Spray Paint Booth Filtration: Water Wash vs Dry Filter

- Mar 12, 2019 -

When designing the perfect spray paint booth, the direction of airflow is not the only primary consideration. Among other things, manufacturers must        account for adequate exhaust filtration systems        when designing a booth for their operation. These serve the necessary purpose of capturing paint overspray and other contaminants before they are        vented to the atmosphere through the exhaust system. In order to minimize downtime, maximize efficiency and maintain compliance, these filtration systems need to be customized for the specific production process they’re being integrated        into.

There are two main types of spray booth filtration systems found in modern booths—water wash and dry filtration. While these two paint booth        filter types are both designed to capture and contain hazardous compounds, there are numerous differences that have significant advantages and        disadvantages depending on their intended use.

What is Water Wash Filtration?

Water wash spray paint booths use water as a filtration        medium instead of dry filters. Paint overspray is collected and trapped in the water curtain or scrubber section of the washer and then is dropped        down into a collection tank. The collection tank eventually becomes filled with paint sludge and then needs to be cleaned. A centrifuge or sludge        removal system can help reduce downtime for cleanings: they can be designed into the booth system to remove the paint sludge on a continuous basis.        Water wash filtration systems require a high initial investment but are ideal for operations using very high paint volumes that need a uniform        and consistent airflow.

 

 

 

 

 

Water wash filters are composed of a series of metal baffles and reservoirs that force air to pass through multiple curtains of water before reaching the exhaust stack. These units are fabricated with galvanized steel components that resist corrosion from constant exposure to moving and standing water.     

Manufacturers must be aware of stringent regulations on the draining and treatment processes for water with sludge. The water, which is chemically        treated to bond with spray particles, separates the compounds through an ionization process that causes them to float on the surface or sink to        the bottom as a sludge. Without a centrifuge system, floating compounds must be periodically skimmed from the surface to ensure consistent and        smooth operations of the washer, and to remove the sludge to hazardous waste. The particles that sink to the bottom of the tank are shoveled out        and disposed of as hazardous waste.

Advantages of Water Wash Filtration

Due to their durable and efficient design, water filtration systems are ideal for manufacturing processes with an extremely high rate of production:        they can handle significantly more overspray volume compared to dry filters. Water wash is preferred by many occupational health and building safety        codes and is appropriate for spray and finishing compounds of various viscosity and drying speed. Other advantages include:

  • Flexible for various applications

  • Clean and efficient collection

  • Accommodate high production rates

  • Water wash booths can maintain constant uniform airflow in the booth due to constant static pressure through the washer as compared to dry filters            that load with paint

  • Eliminates recurring expense for dry filters

  • Reduces downtime needed to replace dry filters

  • Centrifuge available to eliminate sludge cleaning downtime

Notable Disadvantages

The apparent advantages of water filtration make it seem like an obvious choice for almost any application, however, there are some disadvantages.

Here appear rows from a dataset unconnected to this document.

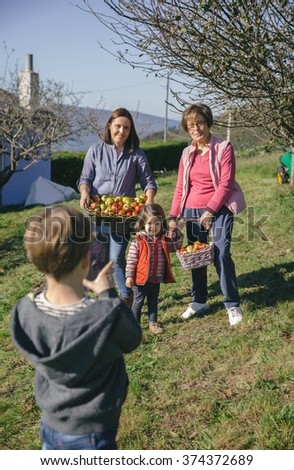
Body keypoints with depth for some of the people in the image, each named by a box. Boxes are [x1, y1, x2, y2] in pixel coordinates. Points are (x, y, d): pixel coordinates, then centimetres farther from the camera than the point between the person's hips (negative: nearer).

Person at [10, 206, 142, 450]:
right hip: (91, 435, -4)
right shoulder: (107, 314, -32)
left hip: (50, 426, 4)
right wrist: (108, 294, -3)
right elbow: (132, 339, -9)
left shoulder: (24, 310, -20)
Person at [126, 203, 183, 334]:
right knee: (138, 302, 9)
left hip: (156, 279, 5)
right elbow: (131, 260, -12)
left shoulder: (163, 240, 1)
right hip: (142, 278, -5)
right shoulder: (138, 241, -15)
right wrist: (129, 275, -14)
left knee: (153, 302, 18)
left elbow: (175, 247, 18)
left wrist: (178, 235, 4)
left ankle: (153, 323, 31)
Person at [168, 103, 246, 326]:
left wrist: (210, 211, -17)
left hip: (219, 209, -5)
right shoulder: (187, 153, 11)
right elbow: (180, 188, 10)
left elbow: (226, 183, -10)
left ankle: (233, 304, 1)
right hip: (192, 211, 5)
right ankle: (199, 301, 25)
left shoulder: (224, 148, -3)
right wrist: (173, 217, 2)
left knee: (222, 254, -13)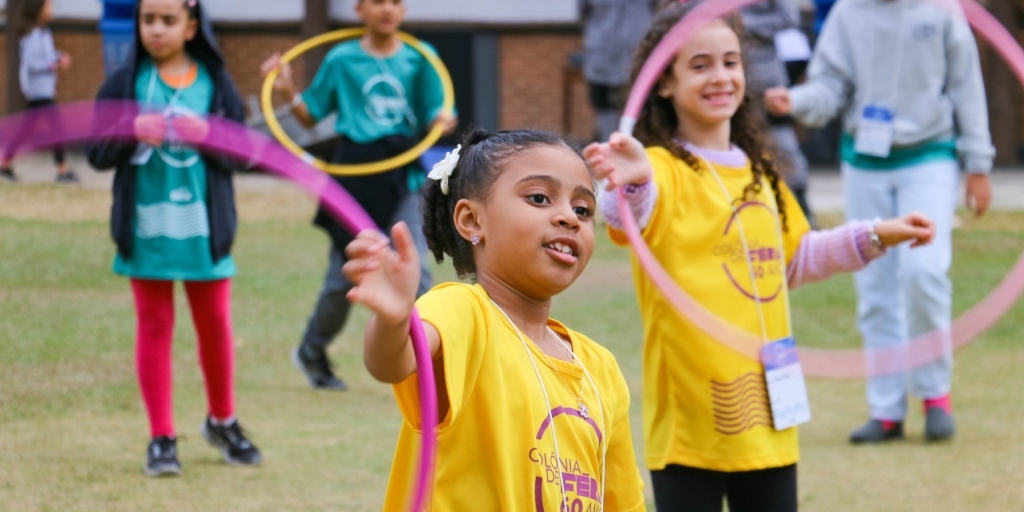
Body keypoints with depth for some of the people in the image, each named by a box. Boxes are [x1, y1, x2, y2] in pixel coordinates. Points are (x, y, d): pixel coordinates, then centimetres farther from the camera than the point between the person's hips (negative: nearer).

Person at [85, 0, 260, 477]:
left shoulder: (215, 82, 2)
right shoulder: (125, 83, 0)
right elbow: (97, 152, -1)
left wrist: (208, 134, -18)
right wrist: (131, 133, -19)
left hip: (205, 229, 1)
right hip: (147, 227, -1)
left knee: (215, 325, 11)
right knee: (154, 327, 5)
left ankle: (222, 421, 30)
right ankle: (162, 438, 10)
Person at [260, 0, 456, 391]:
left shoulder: (418, 59, 4)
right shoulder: (342, 60, 4)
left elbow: (432, 116, 3)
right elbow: (311, 115, 10)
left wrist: (443, 121, -19)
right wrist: (288, 91, -7)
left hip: (403, 173, 1)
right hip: (355, 169, -1)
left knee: (414, 270, -13)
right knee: (345, 274, 6)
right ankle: (312, 352, 29)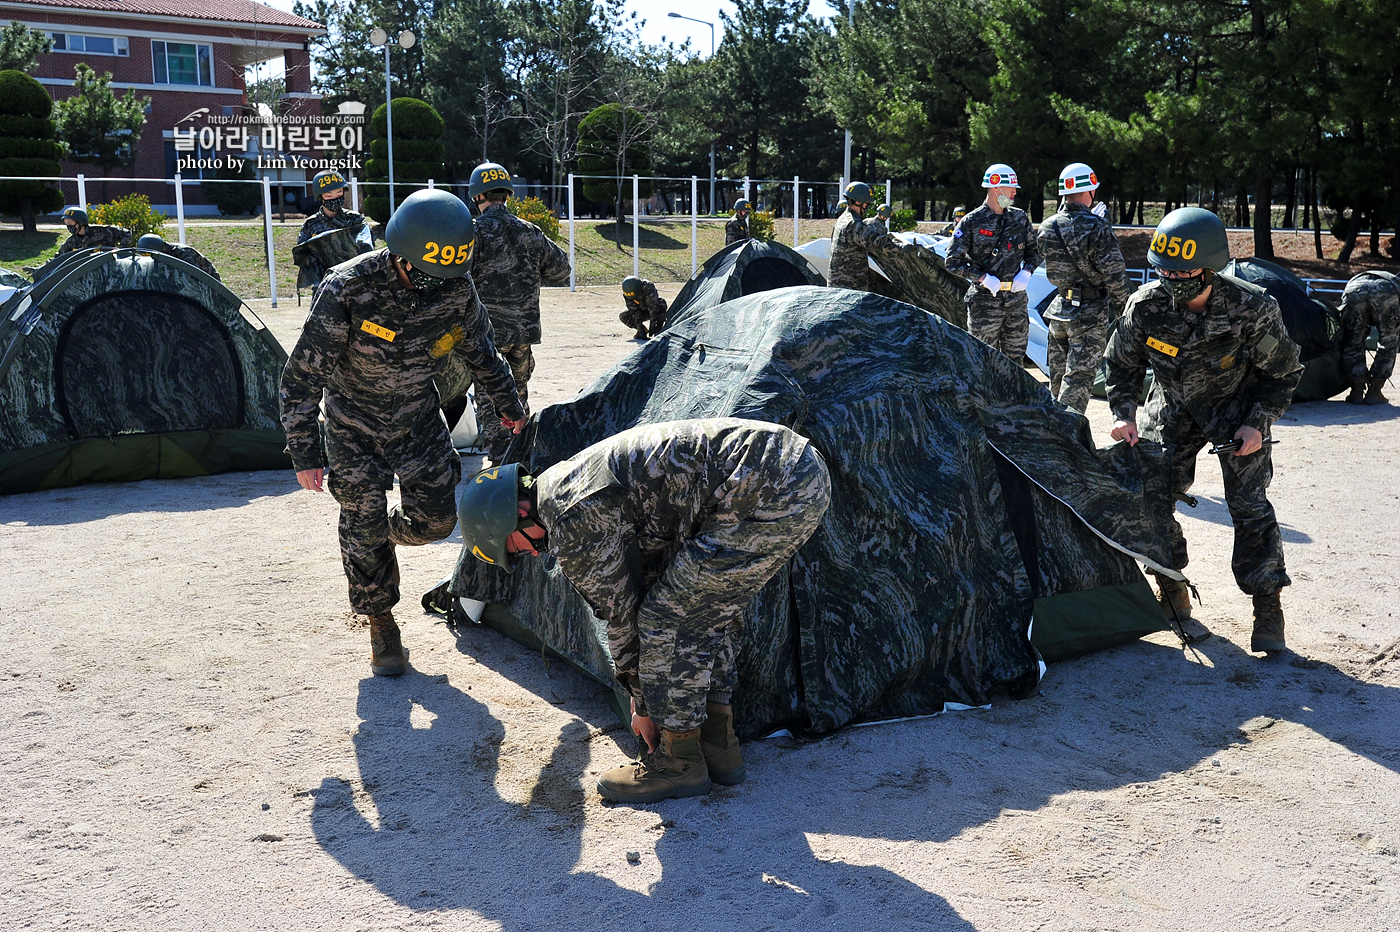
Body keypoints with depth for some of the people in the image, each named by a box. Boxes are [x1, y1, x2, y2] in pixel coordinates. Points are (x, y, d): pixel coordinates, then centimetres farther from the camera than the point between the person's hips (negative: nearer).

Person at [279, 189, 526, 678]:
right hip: (354, 420, -3)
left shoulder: (456, 287, -17)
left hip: (417, 413, 3)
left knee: (436, 517, 1)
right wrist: (305, 452, -22)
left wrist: (508, 404, 15)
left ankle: (385, 534, 36)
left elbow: (479, 347, 4)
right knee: (364, 524, 1)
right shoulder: (346, 290, -30)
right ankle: (380, 623, 21)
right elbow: (303, 374, -22)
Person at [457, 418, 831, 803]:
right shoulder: (581, 476, 24)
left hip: (769, 491, -11)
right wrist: (646, 694, 36)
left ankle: (679, 761, 13)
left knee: (668, 617, 0)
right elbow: (643, 577, 30)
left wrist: (642, 705, 18)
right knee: (708, 606, 23)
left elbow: (621, 614, 1)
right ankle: (717, 742, 30)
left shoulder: (572, 518, -8)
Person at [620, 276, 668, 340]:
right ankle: (642, 331, -4)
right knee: (623, 316, -21)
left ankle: (658, 329, -22)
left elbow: (653, 307, -37)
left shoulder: (648, 287, -34)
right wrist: (639, 327, -33)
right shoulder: (626, 294, -23)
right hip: (641, 312, 3)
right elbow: (634, 310, -23)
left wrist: (653, 326, -42)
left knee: (662, 304, -35)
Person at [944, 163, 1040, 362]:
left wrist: (1026, 272, -1)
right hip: (985, 302, -4)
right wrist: (983, 278, -17)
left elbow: (1034, 250, 19)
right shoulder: (972, 222, -5)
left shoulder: (1019, 218, 9)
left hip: (1016, 300, 5)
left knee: (1015, 359, 10)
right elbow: (953, 261, -7)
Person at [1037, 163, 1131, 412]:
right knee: (1078, 381, -4)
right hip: (1090, 314, -6)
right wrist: (1122, 310, -2)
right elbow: (1115, 273, -16)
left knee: (1058, 378, 18)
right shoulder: (1097, 227, -17)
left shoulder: (1046, 228, 0)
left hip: (1060, 308, 6)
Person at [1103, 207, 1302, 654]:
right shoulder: (1146, 305, -23)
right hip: (1173, 410, 3)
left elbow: (1284, 372, -11)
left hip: (1236, 409, -3)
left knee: (1248, 503, -9)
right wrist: (1124, 413, -16)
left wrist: (1257, 423, -18)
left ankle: (1268, 607, 4)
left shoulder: (1251, 310, -28)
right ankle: (1172, 589, 15)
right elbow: (1122, 363, -5)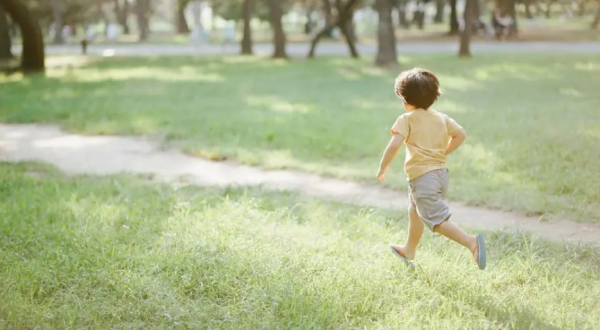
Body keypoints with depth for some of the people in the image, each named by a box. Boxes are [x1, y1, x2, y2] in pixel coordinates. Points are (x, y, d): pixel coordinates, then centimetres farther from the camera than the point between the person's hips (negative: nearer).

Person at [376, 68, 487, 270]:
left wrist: (383, 168, -8)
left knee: (437, 219, -10)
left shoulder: (406, 119, -9)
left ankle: (471, 241, -30)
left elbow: (395, 144, -20)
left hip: (422, 176, -8)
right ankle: (409, 251, 45)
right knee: (415, 212, 28)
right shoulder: (441, 118, 9)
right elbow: (461, 135, 8)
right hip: (441, 172, 8)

  • The water must be consistently treated with chemicals, which can add further operating costs

  • Higher initial booth equipment and installation cost

  • Requires a sludge removal system (manual or automatic)

How Do Dry Filter Systems Work?

Dry filter booths use layered filters to separate the paint        particulate from the constant airstream passing through the exhaust filter. There are many types of materials and designs available for dry filter        media, dry exhaust filters and even reclaim systems available, each of which is ideal for certain volumes and applications. Buyers should discuss dry filter options        with their booth manufacturer to ensure they choose one that will operate efficiently and up to code.

Dry filtration systems require dry filter replacements. Clogged filters redirect air to a different path of least resistance, which will effect uniform        airflow in the booth. Dry filters have a relatively short life-span and must be replaced regularly to ensure efficient operations. Despite the        periodic maintenance needed, dry filtration is the ideal choice for low- to medium-level production volume operations.

The vast majority of spray booths in the industrial manufacturing industry utilize dry filtration systems. Water wash booths can only be justified        with very high production rates, so dry filters are ideal for most other operations.

Advantages of Dry Filters

Dry filtration is a popular choice in most industrial manufacturing sectors since it can easily accommodate fluctuating demand and changing part sizes.        Advantages of dry filtration systems include:

  • Lower operating and maintenance costs than water filtration systems

  • Lower initial booth capital equipment costs and installation as compared to a water wash booth

  • Ease of operation as compared to a water wash booth

  • Reclaim systems are available to recycle powder coating finish, for example

  • All can result in a significant impact on the profitability of the production environment.